I'm afraid so. lilo fits in a sector but grub2 is larger. I guess it's time to start from the beginning and make two partitions. One little for grub and a large one for linux.
I'm afraid so. lilo fits in a sector but grub2 is larger. I guess it's time to start from the beginning and make two partitions. One little for grub and a large one for linux.
A little GRUB2 partition could be added as well at the end of disk. It's a 10MB partition with the type BIOS Boot.
I thank everyone involved, LuckyCyborg included (a worthy Black Knight along the path, and a spur) - I have a working system.
In the end, the combination of things offered here that lead to success was a) overcoming the red herring of EFI given the previous install, (b) the 'parted' command to ensure the drive is properly seen, (c) the push to give up on lilo, the old faithful, no long trustworthy in these days of future past, (c.2) not depending on elilo, since ultimately the system is in legacy mode and not using efi (d) grub's need to have a little BIOS partition (code EF02) on the drive separate from the main root partition (default linux type), (e) the need to use the --modules=part_gpt flag on grub-install command to support the gpt partitions (which in itself require moving on from the old fdisk/cfdisk tools). (f) Lastly was enabling a provided-but-commented-out option in /etc/default/grub/ config file, GRUB_DISABLE_LINUX_UUID=true
It turns out I have no 'mkbindmounts' command on my system, but it was not needed as long as I had a small BIOS partition for grub to work with.
I now have grub starting nicely straight after boot, and can choose my installed slackware 15.0 OS. For some reason, this time, the default neuveau drivers allow my screen's full resolution, which it did not the one time it freak-booted. The machine is nice and fast. First time I've had access to eight CPU's. KDE on 15.0 works significantly snappier than it did on my previous at-work experiment on older hardware.
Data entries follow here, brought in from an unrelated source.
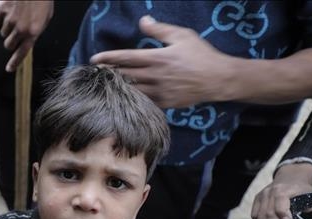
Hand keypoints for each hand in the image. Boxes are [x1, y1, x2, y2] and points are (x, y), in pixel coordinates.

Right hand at [0, 0, 52, 71]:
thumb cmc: (41, 0)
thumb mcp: (45, 17)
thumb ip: (36, 31)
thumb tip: (27, 41)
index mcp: (34, 32)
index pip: (22, 53)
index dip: (14, 62)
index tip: (9, 69)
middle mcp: (21, 29)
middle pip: (8, 45)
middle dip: (11, 41)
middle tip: (15, 31)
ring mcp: (9, 20)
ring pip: (2, 33)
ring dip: (6, 28)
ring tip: (14, 15)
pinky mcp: (1, 10)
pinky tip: (6, 11)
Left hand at [90, 15, 236, 107]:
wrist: (218, 79)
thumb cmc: (201, 55)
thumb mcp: (182, 36)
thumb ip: (160, 30)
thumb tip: (143, 21)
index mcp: (157, 58)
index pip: (126, 58)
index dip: (108, 58)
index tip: (94, 60)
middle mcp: (155, 77)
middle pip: (124, 76)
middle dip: (107, 74)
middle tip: (94, 73)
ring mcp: (159, 92)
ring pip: (131, 91)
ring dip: (116, 88)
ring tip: (104, 86)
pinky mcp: (165, 103)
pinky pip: (143, 103)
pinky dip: (132, 100)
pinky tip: (123, 98)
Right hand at [251, 163, 311, 218]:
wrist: (289, 176)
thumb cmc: (300, 188)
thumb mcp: (308, 193)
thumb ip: (307, 205)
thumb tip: (307, 214)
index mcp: (283, 189)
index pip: (280, 201)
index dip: (283, 212)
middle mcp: (270, 193)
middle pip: (268, 213)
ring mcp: (262, 196)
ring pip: (259, 216)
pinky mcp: (256, 200)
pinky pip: (254, 215)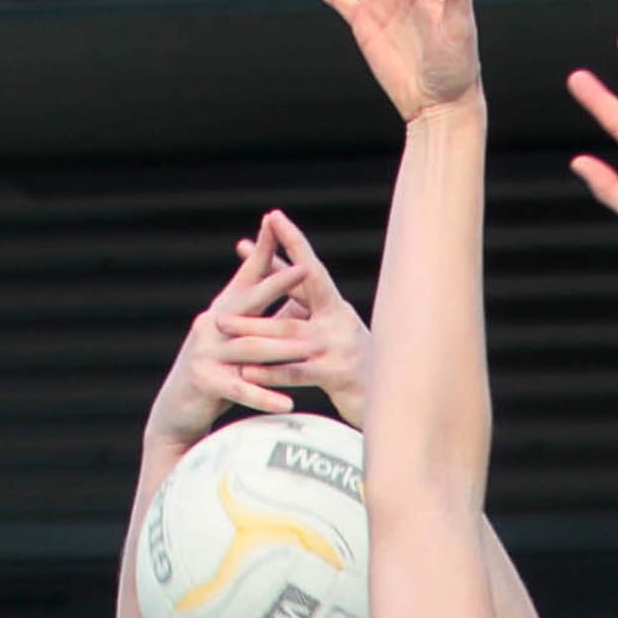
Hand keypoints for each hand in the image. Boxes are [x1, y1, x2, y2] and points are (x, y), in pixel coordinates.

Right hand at [146, 220, 322, 444]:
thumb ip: (265, 322)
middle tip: (305, 269)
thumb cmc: (215, 373)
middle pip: (249, 302)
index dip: (262, 251)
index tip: (277, 224)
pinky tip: (287, 403)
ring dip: (283, 349)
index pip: (246, 277)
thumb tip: (300, 300)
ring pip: (250, 348)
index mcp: (221, 312)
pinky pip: (240, 390)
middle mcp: (211, 325)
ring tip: (312, 349)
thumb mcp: (239, 342)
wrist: (176, 410)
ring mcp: (206, 353)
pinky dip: (265, 398)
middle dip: (278, 283)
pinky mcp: (205, 382)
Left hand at [198, 210, 371, 428]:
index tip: (272, 217)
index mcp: (336, 306)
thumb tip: (287, 272)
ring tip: (223, 322)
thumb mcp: (335, 329)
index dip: (293, 242)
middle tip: (240, 254)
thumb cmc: (358, 364)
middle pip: (297, 293)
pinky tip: (247, 372)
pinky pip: (296, 374)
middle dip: (263, 279)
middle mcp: (337, 321)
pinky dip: (270, 373)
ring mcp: (336, 348)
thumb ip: (310, 306)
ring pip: (287, 336)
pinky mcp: (336, 377)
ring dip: (252, 329)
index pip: (311, 268)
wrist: (394, 399)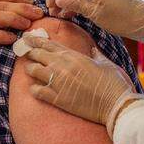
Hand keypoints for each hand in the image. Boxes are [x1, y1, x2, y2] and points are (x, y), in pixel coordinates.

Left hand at [22, 37, 142, 128]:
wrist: (116, 105)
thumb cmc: (114, 84)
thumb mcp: (106, 63)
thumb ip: (96, 54)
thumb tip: (92, 50)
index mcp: (74, 56)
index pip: (48, 44)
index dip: (35, 40)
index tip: (27, 38)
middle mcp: (62, 66)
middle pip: (36, 54)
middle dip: (31, 53)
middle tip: (27, 53)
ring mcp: (58, 83)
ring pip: (32, 70)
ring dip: (32, 70)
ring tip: (34, 72)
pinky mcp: (57, 99)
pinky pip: (36, 91)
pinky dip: (35, 89)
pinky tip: (38, 89)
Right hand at [47, 0, 143, 47]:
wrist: (143, 20)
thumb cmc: (120, 17)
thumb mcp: (95, 13)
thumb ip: (75, 4)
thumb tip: (59, 0)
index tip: (53, 4)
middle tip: (52, 10)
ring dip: (67, 0)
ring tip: (59, 15)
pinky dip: (77, 3)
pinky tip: (70, 14)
So, thanks again, everyone. I greatly appreciate your patience and knowledge.
By the way, mkbindmounts is there when you run the install image, for chrooting to the installed linux. You don't need to chroot if you are already in your system. /sbin/mkbindmounts in the install system:
Code:
#!/bin/bash
# Create bind mounts from / to /mnt for /dev/, /proc, and /sys.
# This may be useful for chrooting to a system partition mounted
# on /mnt (for example to run mkinitrd_command_generator.sh or to
# reinstall boot loaders).
mkdir -p /mnt/{dev,proc,sys}
mount -o bind /dev /mnt/dev
mount -o bind /proc /mnt/proc
mount -o bind /sys /mnt/sys
No problem. I guess you now booted to your new system (with root=/dev/sda2 or similar) and was able to install grub there. I mentioned mkbindmounts when you had booted to the setup image and from there chrooted to the hard drive and got "/proc/devices: fopen failed". That was because you chrooted to a system which had no /proc populated.
If I remember correctly, I zapped the drive, repartioned with the two parts; finished the install up until lilo options, then quit to shell, chrooted, and ran the grub install, calling mkbindmounts said no such executable, so I went on with grub-mkconfig. Then edited the GUID option. No major warnings beyond the 'may need to edit fstab' but that I presume is for modifying a changed system, but I went from scratch.
If I remember correctly, I zapped the drive, repartioned with the two parts; finished the install up until lilo options, then quit to shell, chrooted, and ran the grub install, calling mkbindmounts said no such executable, so I went on with grub-mkconfig. Then edited the GUID option. No major warnings beyond the 'may need to edit fstab' but that I presume is for modifying a changed system, but I went from scratch.
So thanks again.
Please correct me if I have got from this thread the following information wrong:
I should understand that the stock LILO failed to work in you particular computer sporting a motherboard with socket AM3+ and a 8 cores CPU?
BTW, I am very glad that you have sorted the issue. Good job!